In the context of graphics a sprite is simply a single image file that contains multiple images within it. Old video games like early Mario Brothers used sprites to bitmap 2-dimensional scenery graphics and that sort of thing. Using this same technique on a web site can pay big dividends.
File Overhead
An image is more than just the image you see. Every file has some overhead to it beyond the actual image data. The more files or slices you have the more overhead as well.
Imagine a site that has 10 sliced buttons for the main navigation and each button has an accompanying graphic for the hover state. A total of 20 files would have to be downloaded just for the navigation. That's 19 files of unnecessary file overhead.
If there were 10,000 fresh visits to the web site 200,000 downloads would potentially occur. I say potentially because depending on how the web page was created the hover state buttons may require a "hover" to occur before they are downloaded. Either way at least 100,000 downloads would be required, reducing the number of available connections to the server and littering the pipe with unnecessary file overhead.
If a CSS Sprite were used only 10,000 downloads would be required and considerably less bandwidth would've been used, allowing the site to make the most of the bandwidth allotted by their hosting provider.
Connection Overhead
When you visit a web site an HTTP connection is established between you and the web server. Once connected, your web browser requests the document you asked for (an HTML home page, perhaps) and after receiving the file it is read to determine what else needs to be downloaded and how to visually render the page.
The original implementation of the HTTP protocol (1.0) required every request to open a new socket connection to the server. In the navigation example at least 11 connections would have been created, 11 files downloaded and 11 connections closed (1 document + 10 images). If the hover state buttons were preloaded, the total would have been 21 connections.
Needless to say, the original HTTP implementation was very inefficient and a complete web page may have required 50 or more connections.
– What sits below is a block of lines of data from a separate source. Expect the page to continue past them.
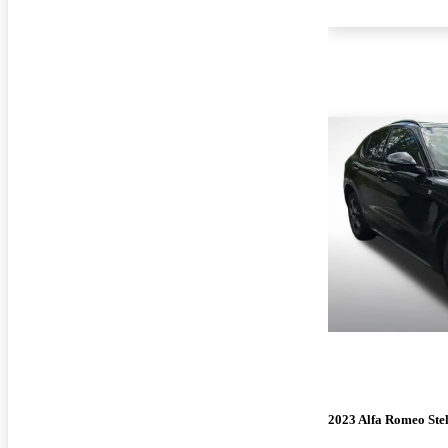
2023 Alfa Romeo Ste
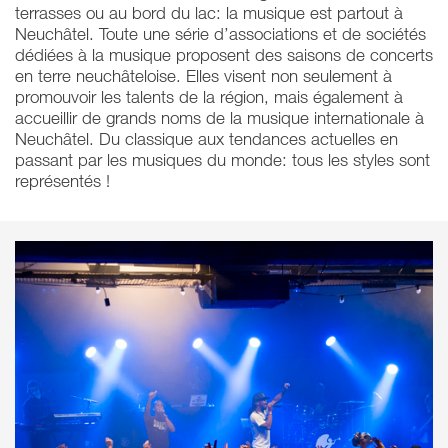
terrasses ou au bord du lac: la musique est partout à
Neuchâtel. Toute une série d’associations et de sociétés
dédiées à la musique proposent des saisons de concerts
en terre neuchâteloise. Elles visent non seulement à
promouvoir les talents de la région, mais également à
accueillir de grands noms de la musique internationale à
Neuchâtel. Du classique aux tendances actuelles en
passant par les musiques du monde: tous les styles sont
représentés !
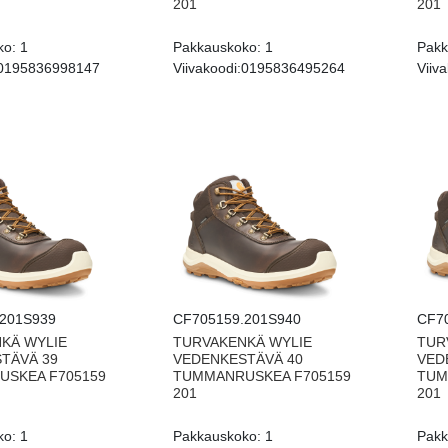
201
201
ko:
1
Pakkauskoko:
1
Pakk
0195836998147
Viivakoodi:
0195836495264
Viiva
201S939
CF705159.201S940
CF7
KÄ WYLIE
TURVAKENKÄ WYLIE
TUR
TÄVÄ 39
VEDENKESTÄVÄ 40
VED
SKEA F705159
TUMMANRUSKEA F705159
TUM
201
201
ko:
1
Pakkauskoko:
1
Pakk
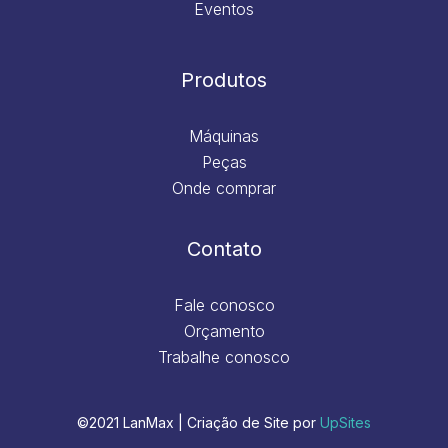
Eventos
Produtos
Máquinas
Peças
Onde comprar
Contato
Fale conosco
Orçamento
Trabalhe conosco
©2021 LanMax | Criação de Site por
UpSites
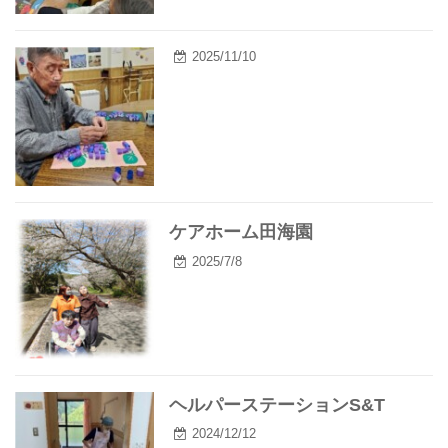
2025/11/10
ケアホーム田海園
2025/7/8
ヘルパーステーションS&T
2024/12/12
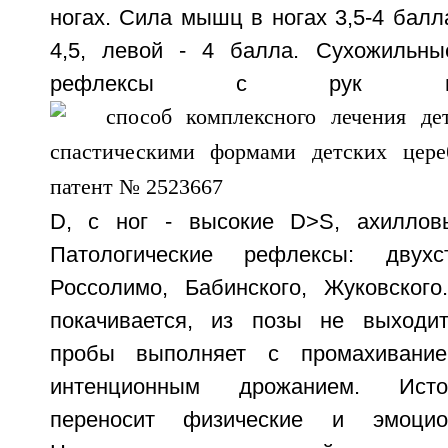
ногах. Сила мышц в ногах 3,5-4 балла
4,5, левой - 4 балла. Сухожильны
рефлексы с рук по
D, с ног - высокие D>S, ахиллов
Патологические рефлексы: двухс
Россолимо, Бабинского, Жуковског
покачивается, из позы не выходит
пробы выполняет с промахивание
интенционным дрожанием. Исто
переносит физические и эмоцион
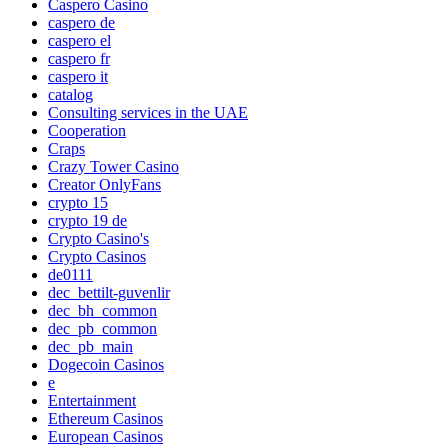
Caspero Casino
caspero de
caspero el
caspero fr
caspero it
catalog
Consulting services in the UAE
Cooperation
Craps
Crazy Tower Сasino
Creator OnlyFans
crypto 15
crypto 19 de
Crypto Casino's
Crypto Casinos
de0111
dec_bettilt-guvenlir
dec_bh_common
dec_pb_common
dec_pb_main
Dogecoin Casinos
e
Entertainment
Ethereum Casinos
European Casinos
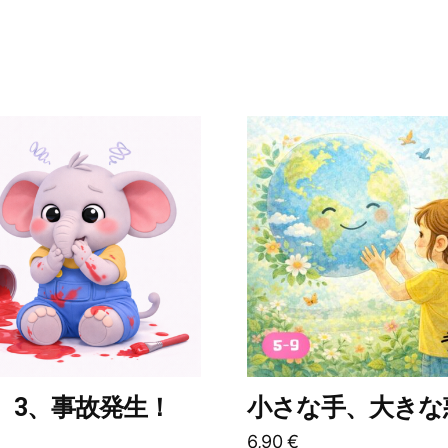
こ
の
商
品
に
は
複
数
の
バ
リ
2、3、事故発生！
小さな手、大きな
エ
6,90
€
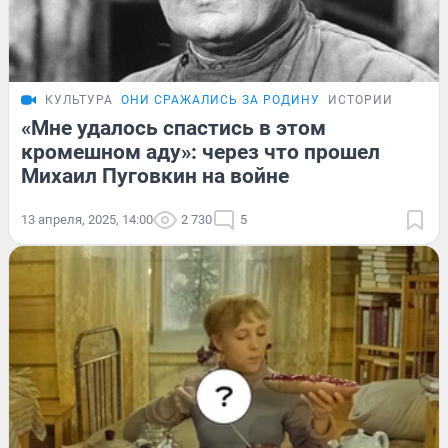
КУЛЬТУРА
ОНИ СРАЖАЛИСЬ ЗА РОДИНУ
ИСТОРИИ
«Мне удалось спастись в этом
кромешном аду»: через что прошел
Михаил Пуговкин на войне
13 апреля, 2025, 14:00
2 730
5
With HTTP/1.1 an official connection Keep-Alive method was established to address the inefficiencies of opening and closing a connection for every request, among other things. By default, the connection remains open for subsequent requests to the server until the client or server explicitly closes it with a Connection: close HTTP header or the connection simply times out.
Now while the current version of the HTTP protocol doesn't include the overhead of opening and closing connections for every request, image slicing still has to contend with requesting multiple files one by one over the "kept-alive" connection.
By using sprites throughout a web site you'll end up with a faster, cleaner and generally more responsive site that puts a friendlier load on file servers. This is especially true for busy sites.
Before and After (real savings!)
Let's take a look at a before (image slicing) and after (css sprites) example.
Often I see sites that have individual graphics for just about everything. The before example starts out with such a scenario: 5 normal state buttons, 5 hover state buttons and a header / nav bar background image on the far left.

The first thing you'll notice about the after example is that the buttons have no text in them. Unless you're using a font that's not supported by web browsers I recommend the use of HTML text. If you use HTML text the same graphic can be used over and over even though the text in them is different. I always try to use HTML text for the main components of a web site.

As you can see CSS Sprites are light-weight and fast.